Kerosene and Pink Diamonds.

When I talked with Laura Wilson at the Electric Theatre in Guildford on October 22 we touched on the portrayal of history in film – mostly from the humble aspect of how people actually looked, moved and behaved in the 1940s and early 1950s.

I have fairly recently seen two films with a similar subject - a young woman agrees to ensnare an enemy official for what could be called a cause greater than her own physical and emotional well-being and even survival. The films are Black Book (2006) and Lust, Caution (2007). The first is set in Holland during WW2 and the second in Hong Kong and Shanghai during the Japanese occupation of China. Both end grimly, with multiple deaths.

Neither is a bad film, some of the performances are excellent. Tang Wei’s portrayal of her character in Ang Lee’s film is remarkable, nuanced and very brave.

But I want to concentrate on the look of the films. Let me put it this way - there are a lot of very good looking people, flawless teeth and a considerable expenditure and effort on stylish clothes and vehicles.

Now I have nothing against costume designers, art directors and careful lighting. But a stylish gleam does miss a lot that could inform the anguish and dilemmas the protagonists have to deal with. I don’t know how divine details are but they matter and I’d suggest, for this viewer anyway, that they are better rendered without too much prettification.

The Dutch film is not based on a book. Of course it is true that we all bring our own lives to reactions. One of my father’s closest friends was a Dutch mathematician. Aged seventeen when the Nazis invaded, his farmer parents were, of course, beside themselves with fear that he would be taken away to work camp or worse. The result was that he spent the ‘next two years dressed as girl or hiding in the woodpile.’ Of course it isn’t fair for me to ask the film makers to have this kind of very grim surrealism inform their work but I did find the sheer silk, well-cut trousers and slightly stressed new knitwear a distraction.

Lust, Caution is based on a short story by Eileen Chang. I kindled this up. Within a couple of pages there is the kind of passage that shows why words can outdo film images. It involves the hoarding of ‘Kerosene or pink diamonds’ – and reveals the world of collaborators’ wives in Shanghai as they play Mahjong. Kerosene was the highly inflammable fuel for lamps, heaters and, for the poor, cooking. It was dyed pink. It illustrates succinctly and precisely the unease of these women: they dread poverty and they need their wealth to be easily transportable and to keep its value.

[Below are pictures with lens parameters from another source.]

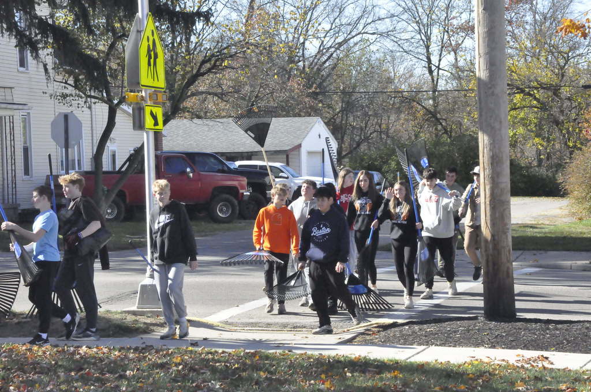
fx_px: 1967
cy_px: 196
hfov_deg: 17.1
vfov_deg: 11.4
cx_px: 296
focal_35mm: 120
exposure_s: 1/1250
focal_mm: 80
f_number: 18
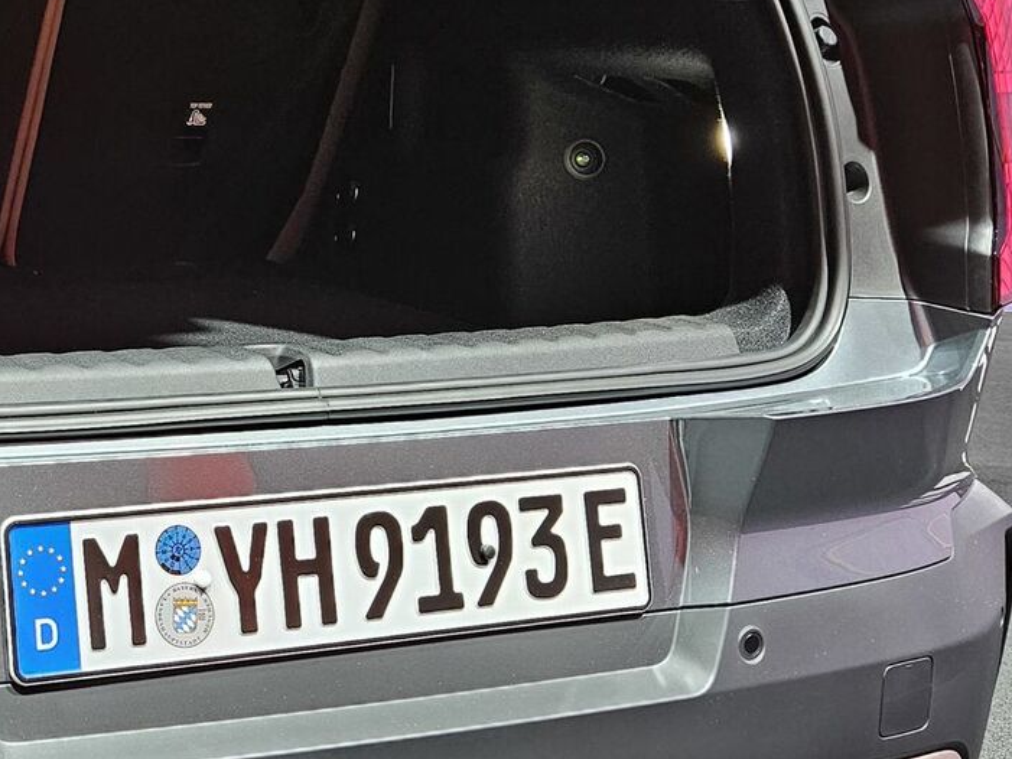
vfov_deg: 23.3
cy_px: 323
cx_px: -25
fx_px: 1842
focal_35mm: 63
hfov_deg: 28.6
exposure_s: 1/106
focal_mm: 5.4
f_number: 1.8
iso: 320
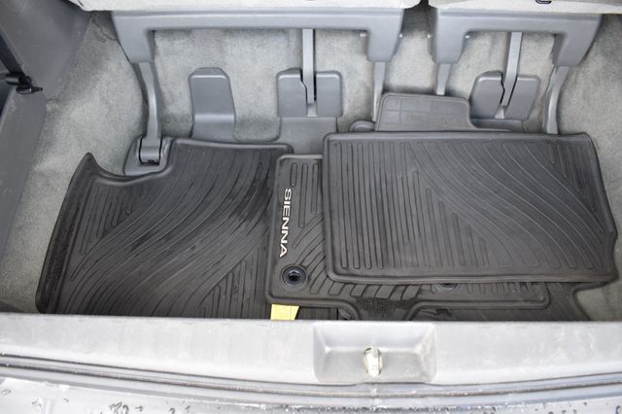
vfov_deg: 43.6
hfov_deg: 62.0
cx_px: 311
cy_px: 207
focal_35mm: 30
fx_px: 518
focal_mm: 20
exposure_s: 1/60
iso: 400
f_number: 4
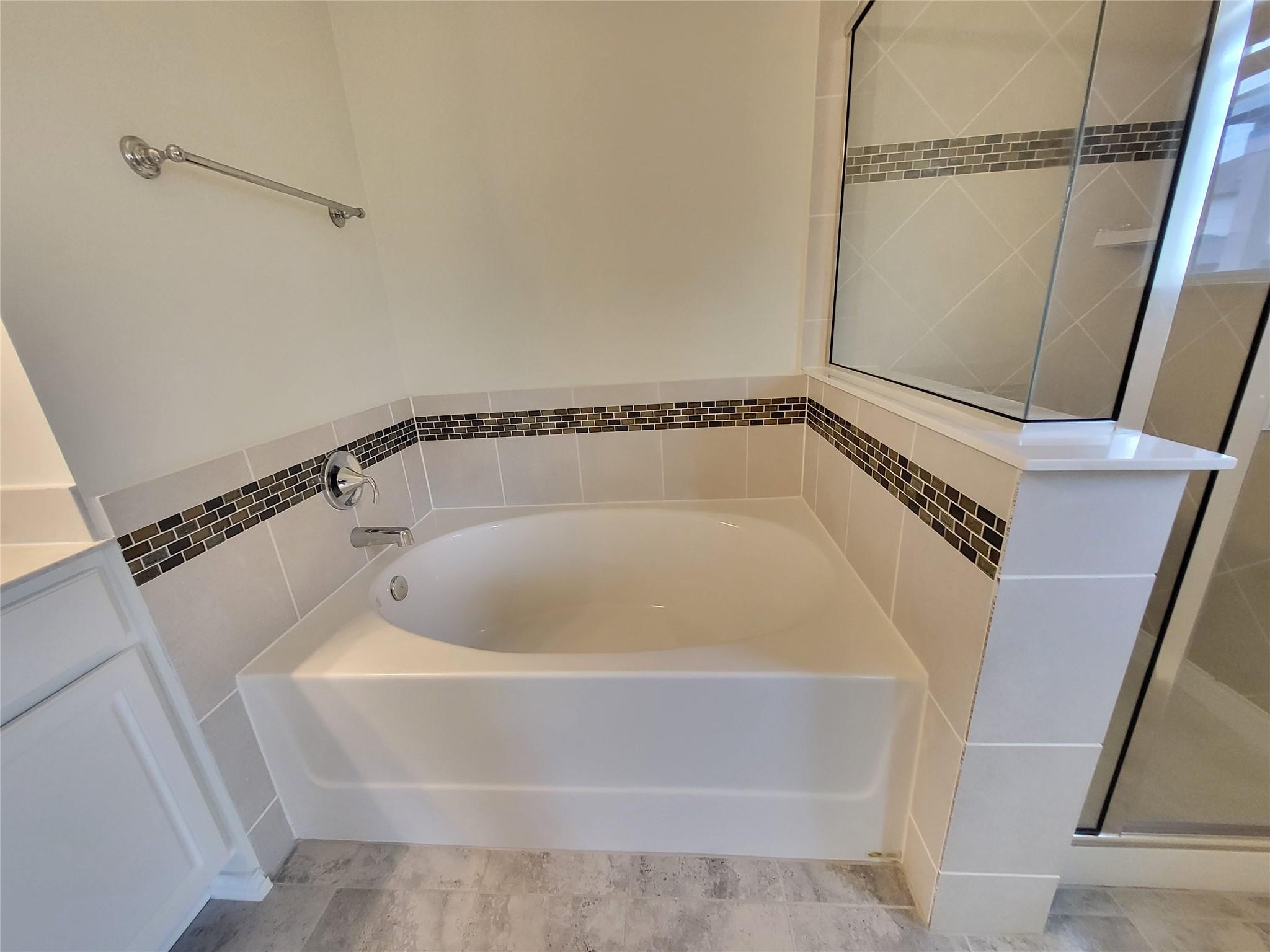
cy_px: 476
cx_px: 635
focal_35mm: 13
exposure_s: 1/30
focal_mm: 1.74
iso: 500
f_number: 2.2
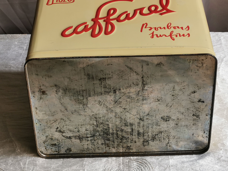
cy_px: 83
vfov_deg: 16.2
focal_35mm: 91
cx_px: 112
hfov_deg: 21.5
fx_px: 599
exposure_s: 1/100
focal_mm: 5.58
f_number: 1.8
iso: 80
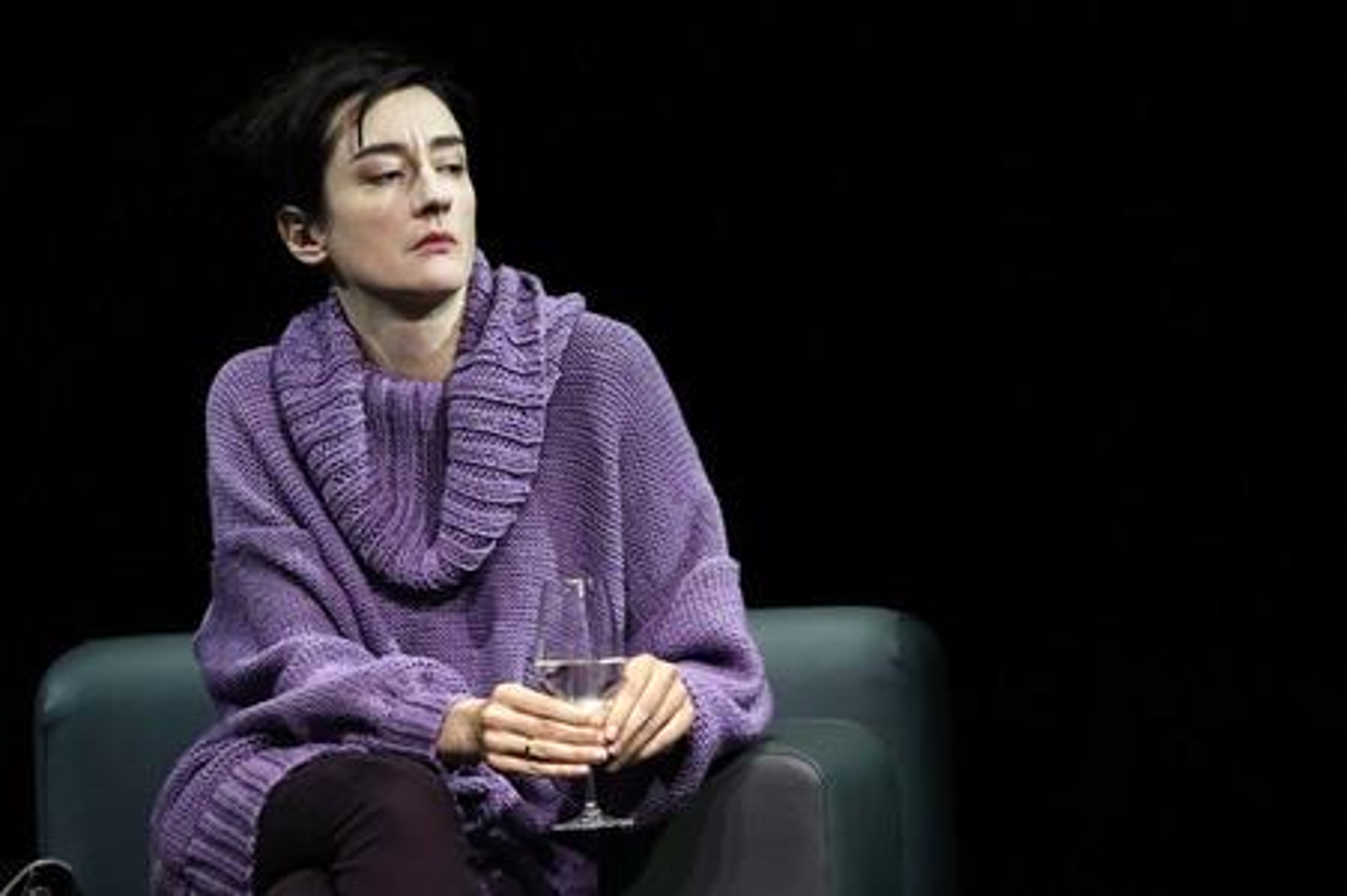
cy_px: 448
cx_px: 674
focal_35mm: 452
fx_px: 16899
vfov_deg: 3.0
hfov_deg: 4.6
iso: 3200
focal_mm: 452
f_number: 6.3
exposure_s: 1/125
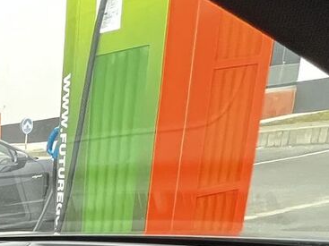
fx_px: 646
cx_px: -240
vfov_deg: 16.6
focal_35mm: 68
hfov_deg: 21.0
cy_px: 486
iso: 125
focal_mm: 1.57
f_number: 1.8
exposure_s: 1/99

Ang Lee is very respectful of his source. It may just be I am getting old. But movies simply don’t allow the same kind of appreciation of the world behind such a remark. Not of course when you are watching beautiful people exquisitely dressed and lit.

Still photographs work however. In the last day or so I have been looking at photographs published in some British newspapers. They come from an exhibition called “The Radical Camera: New York’s Photo League 1936 – 1951” at The Jewish Museum in New York from November 04 2011 – March 25 2012.

I have ‘borrowed’ one for this blog. It shows a film poster of a book I mention in the next Peter Cotton and has that wonderful boy and tyre. Yes, it’s a frame but it has all kinds of possibilities and stories.

My father’s tall Dutch friend grew his hair and wore a dress and hid in the woodpile, looking at the mathematical possibilities in curled woodlice. The last time I saw him he asked me what the British had against mixer taps or faucets. A little later he said his main memory of his time in the woodpile was smell. ‘I stank’ he said.

Perhaps that’s the problem. Films can stink but they can’t invoke smell. I don’t know the smell of kerosene but my husband remembers it well from his childhood in Africa.